Shortly thereafter, the knives were out for Flynn, especially after Trump defeated Hillary Clinton for the presidency. When President-elect Trump announced that Gen. Flynn would become his national security adviser, the campaign to ruin his life kicked into high gear.

Just one month into the Trump presidency, Flynn resigned as national security adviser, after a pressure campaign that mounted as a result of criminal leaks about his intercepted conversations with former Russian Ambassador to the U.S. Sergey Kislyak.

The media narratives spun in the New York Times and Washington Post, among other outlets, depicted Gen. Flynn as a violator of the high and mighty Logan Act, which criminalizes attempts by U.S. citizens to intrude in the current administration's foreign policy. What remained unsaid in these countless reports, editorials, and accusations is the reality that the Logan Act is virtually unenforceable, or as Andy McCarthy describes it, “unconstitutional and absurd.”

In his sentencing memo released Tuesday evening, Mueller once again targeted Flynn with purported Logan Act violations.

The information about Flynn’s conversations with Kislyak became available to the public after elements of the intelligence community committed a serious crime and leaked the intercepted conversation to the media. Even then, with the transcript seemingly in hand, the media and the Left could not find evidence of real illegal behavior.

On December 1, 2017, Gen. Flynn pled guilty to making false statements to the FBI about his conversations with Kislyak, even as reports surfaced that FBI agents who interviewed him did not believe he lied to them.

In the charge sheet, special counsel Robert Mueller’s team of Democrat prosecutors tried to sully Flynn’s reputation by exposing two supposed misdeeds.

In the first charge, Flynn was accused of misleading the FBI about a conversation he had with Russian Ambassador Sergey Kislyak on Dec. 22, 2016 (as the incoming national security adviser), about an upcoming anti-Israel United Nations Security Council resolution. Flynn was accused of asking Russia to help delay or defeat the measure, which the Obama administration let pass as it abstained from the vote.

At Conservative Review, I argued that Flynn not only did nothing wrong here, but that by standing with our greatest Middle East ally, he actually acted in America’s interests. 

Next, investigators accused Flynn of wrongdoing when he discussed sanctions policy the next week (on December 29) with the Russian ambassador. The mere fact that a very senior incoming administration official was open to discussing Russia sanctions policy (which he had every right to do) was enough for Obama officials and pundits to label Flynn as a man who committed treason against his country.

The media and the Left were downright giddy about the prospect that Mueller would finally deliver the goods on Flynn. Now, to rationalize Mueller's failure to find collusion, many claim that the evidence of misconduct is in the redactions. However, the past few years have shown that redactions have not been used to hide evidence of the defendant's misconduct. Instead, actors in the Department of Justice have misused the redactions process to hide evidence of federal agencies' abuses of power and misconduct.

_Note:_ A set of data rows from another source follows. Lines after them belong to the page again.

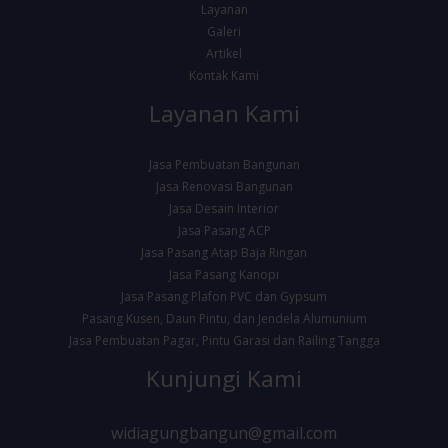
Layanan
Galeri
Artikel
Kontak Kami
Layanan Kami
Jasa Pembuatan Bangunan
Jasa Renovasi Bangunan
Jasa Desain Interior
Jasa Pasang ACP
Jasa Pasang Atap Baja Ringan
Jasa Pasang Kanopi
Jasa Pasang Plafon PVC dan Gypsum
Pasang Kusen, Daun Pintu, dan Jendela Alumunium
Jasa Pembuatan Pagar, Pintu Garasi dan Railing Tangga
Kunjungi Kami
widiagungbangun@gmail.com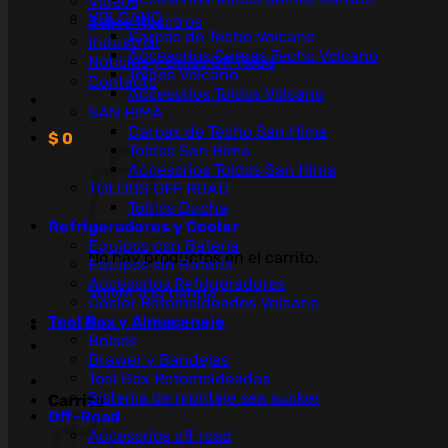
Videos
VOLCANO
Sobre Nosotros
Carpas de Techo Volcano
Industrial
Accesorios Carpas Techo Volcano
Noticias y Guías Off Road
Toldos Volcano
Contacto
Accesorios Toldos Volcano
SAN HIMA
Carpas de Techo San Hima
$
0
Toldos San Hima
Accesorios Toldos San Hima
TOLDOS OFF ROAD
Toldos Ducha
Refrigeradores y Cooler
Equipos con Batería
No hay productos en el carrito.
Equipos sin Batería
Accesorios Refrigeradores
Volver a la tienda
Cooler Rotomoldeados Volcano
Tool Box y Almacenaje
Bolsos
Drawer y Bandejas
Tool Box Rotomoldeadas
Sistema de montaje sea sucker
Carrito
Off-Road
Accesorios off road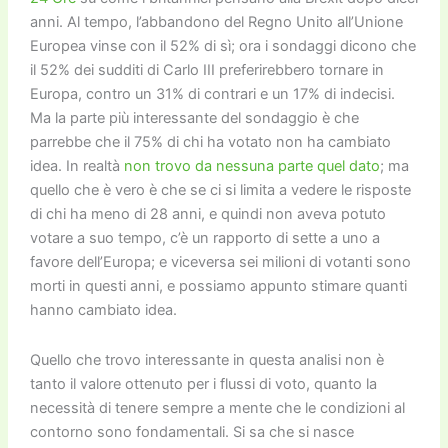
anni. Al tempo, l’abbandono del Regno Unito all’Unione
Europea vinse con il 52% di sì; ora i sondaggi dicono che
il 52% dei sudditi di Carlo III preferirebbero tornare in
Europa, contro un 31% di contrari e un 17% di indecisi.
Ma la parte più interessante del sondaggio è che
parrebbe che il 75% di chi ha votato non ha cambiato
idea. In realtà
non trovo da nessuna parte quel dato
; ma
quello che è vero è che se ci si limita a vedere le risposte
di chi ha meno di 28 anni, e quindi non aveva potuto
votare a suo tempo, c’è un rapporto di sette a uno a
favore dell’Europa; e viceversa sei milioni di votanti sono
morti in questi anni, e possiamo appunto stimare quanti
hanno cambiato idea.
Quello che trovo interessante in questa analisi non è
tanto il valore ottenuto per i flussi di voto, quanto la
necessità di tenere sempre a mente che le condizioni al
contorno sono fondamentali. Si sa che si nasce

Mueller has failed to find actual evidence of criminality in Gen. Flynn’s long, very public history of government service, so the special counsel slapped him with lying to the FBI, a charge that the special counsel has attributed to several other actors in its endless — and failed — hunt for Russian collusion in the 2016 election. Now that Mueller has conceded that he does not have a reason to push for criminal penalties for Flynn, the Left is all in on the idea that Mueller is "closing in" on the president. Will Mueller deliver this time?